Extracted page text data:
_ _ _

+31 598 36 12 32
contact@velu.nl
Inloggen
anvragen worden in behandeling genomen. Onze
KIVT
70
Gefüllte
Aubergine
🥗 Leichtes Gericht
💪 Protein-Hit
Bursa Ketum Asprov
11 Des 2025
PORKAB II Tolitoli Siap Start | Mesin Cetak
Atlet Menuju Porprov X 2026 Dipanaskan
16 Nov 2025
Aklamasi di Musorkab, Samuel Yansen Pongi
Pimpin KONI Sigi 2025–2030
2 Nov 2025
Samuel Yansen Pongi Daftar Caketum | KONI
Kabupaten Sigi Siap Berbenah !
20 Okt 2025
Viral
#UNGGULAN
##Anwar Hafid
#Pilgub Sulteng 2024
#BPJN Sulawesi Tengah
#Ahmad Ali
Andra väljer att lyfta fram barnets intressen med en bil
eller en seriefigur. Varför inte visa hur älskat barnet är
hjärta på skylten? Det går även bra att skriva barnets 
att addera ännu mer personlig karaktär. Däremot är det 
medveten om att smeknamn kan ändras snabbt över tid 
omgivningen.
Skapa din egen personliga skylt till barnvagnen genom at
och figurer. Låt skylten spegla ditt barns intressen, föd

_ _ _

• [Exercise prompt]:
The answer should be nothing more than the lines from the one with "Aklamasi di Musorkab, Samuel Yansen Pongi" through the end of the entries, restated word for word.

• [Response to the exercise]:
Aklamasi di Musorkab, Samuel Yansen Pongi
Pimpin KONI Sigi 2025–2030
2 Nov 2025
Samuel Yansen Pongi Daftar Caketum | KONI
Kabupaten Sigi Siap Berbenah !
20 Okt 2025
Viral
#UNGGULAN
##Anwar Hafid
#Pilgub Sulteng 2024
#BPJN Sulawesi Tengah
#Ahmad Ali
Andra väljer att lyfta fram barnets intressen med en bil
eller en seriefigur. Varför inte visa hur älskat barnet är
hjärta på skylten? Det går även bra att skriva barnets 
att addera ännu mer personlig karaktär. Däremot är det 
medveten om att smeknamn kan ändras snabbt över tid 
omgivningen.
Skapa din egen personliga skylt till barnvagnen genom at
och figurer. Låt skylten spegla ditt barns intressen, föd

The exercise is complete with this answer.